Le même jour, neuf journaux pro-Ouattara ont indéfiniment suspendu leurs publications citant des « menaces et du harcèlement » de la part de l’administration Gbagbo et de ses forces de sécurité, selon des médias

La Côte-d’Ivoire est plongée dans un conflit politico-militaire tendu depuis les résultats contestés du second tour de la présidentielle de Novembre 2010 entre Gbagbo et Ouattara. Ce dernier, reconnu par la communauté internationale comme le président-élu, est cloitré à l’hôtel du Golfe d’Abidjan sous la protection des casques bleus de l’ONU. La spirale des tensions ethniques et des échauffourées sanglantes à Abidjan entre les forces loyales de Gbagbo et les rebelles soutenant Ouattara risque de replonger le pays dans la guerre civile qui avait divisé cette nation en deux parties en 2002, le Nord aux mains des rebelles et le Sud contrôlé par le gouvernement, selon des médias. 

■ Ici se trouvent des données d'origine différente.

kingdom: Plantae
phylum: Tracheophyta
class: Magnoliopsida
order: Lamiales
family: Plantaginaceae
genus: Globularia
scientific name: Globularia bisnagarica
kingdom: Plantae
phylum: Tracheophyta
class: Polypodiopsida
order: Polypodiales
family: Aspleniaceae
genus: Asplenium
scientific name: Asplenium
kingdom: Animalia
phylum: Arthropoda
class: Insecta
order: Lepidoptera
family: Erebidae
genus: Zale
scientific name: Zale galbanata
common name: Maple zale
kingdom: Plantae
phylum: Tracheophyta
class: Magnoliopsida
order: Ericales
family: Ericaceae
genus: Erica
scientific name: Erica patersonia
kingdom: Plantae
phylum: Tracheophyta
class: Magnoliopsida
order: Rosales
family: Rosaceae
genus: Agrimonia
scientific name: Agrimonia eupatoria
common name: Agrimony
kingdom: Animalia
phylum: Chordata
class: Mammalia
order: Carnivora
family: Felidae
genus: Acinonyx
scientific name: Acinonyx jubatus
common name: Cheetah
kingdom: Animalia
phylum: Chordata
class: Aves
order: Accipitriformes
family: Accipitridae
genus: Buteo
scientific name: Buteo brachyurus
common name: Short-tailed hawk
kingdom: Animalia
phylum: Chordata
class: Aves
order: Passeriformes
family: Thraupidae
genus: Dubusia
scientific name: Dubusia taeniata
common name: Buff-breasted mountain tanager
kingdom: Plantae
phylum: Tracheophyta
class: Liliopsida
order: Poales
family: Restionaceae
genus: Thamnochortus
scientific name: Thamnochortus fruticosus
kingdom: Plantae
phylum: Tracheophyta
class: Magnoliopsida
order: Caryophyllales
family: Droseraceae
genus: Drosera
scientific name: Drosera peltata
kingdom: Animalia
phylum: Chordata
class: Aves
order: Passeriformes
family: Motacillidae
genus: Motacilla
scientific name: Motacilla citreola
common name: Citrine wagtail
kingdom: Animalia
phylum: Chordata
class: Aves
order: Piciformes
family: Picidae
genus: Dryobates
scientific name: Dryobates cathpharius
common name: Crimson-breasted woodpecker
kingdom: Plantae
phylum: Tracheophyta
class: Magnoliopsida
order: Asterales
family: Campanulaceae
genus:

« Il devient insupportablement dangereux  pour les médias et leurs journalistes de travailler en Côte-d’Ivoire puisque les deux camps Gbagbo et Ouattara prennent pour ciblent les médias partisans de leur rival », a déclaré Mohamed Keita, coordonnateur du plaidoyer pour l’Afrique du CPJ. « Nous appelons les deux camps à s’abstenir de cibler la presse et de recourir à la censure politique », a-t-il martelé.

Ces derniers développements font suite à la décision vendredi dernier du Conseil nationale de la presse, l’organe publique de régulation de la presse écrite contrôlé par Gbagbo, de suspendre le quotidien pro-Ouattara Le Nouveau Réveil pour six parutions du fait de son édition du 22 février qui contenait des allégations selon lesquelles les forces loyales au président Gbagbo avait utilisé des lanceroquettes contre les partisans de Ouattara lors d’une manifestation la veille. Le CNP a déclaré que les images de manifestants tués qui ont été publiées par le journal pour illustrer son article étaient « insoutenables et choquantes » et qu’elles « incitent à la révolte, au soulèvement » et constitutives d’« apologie de la violence », selon des recherches du CPJ. Le directeur de publication du Nouveau Réveil, Denis Kaz Zion, a déclaré au CPJ que son journal a nié ces allégations. 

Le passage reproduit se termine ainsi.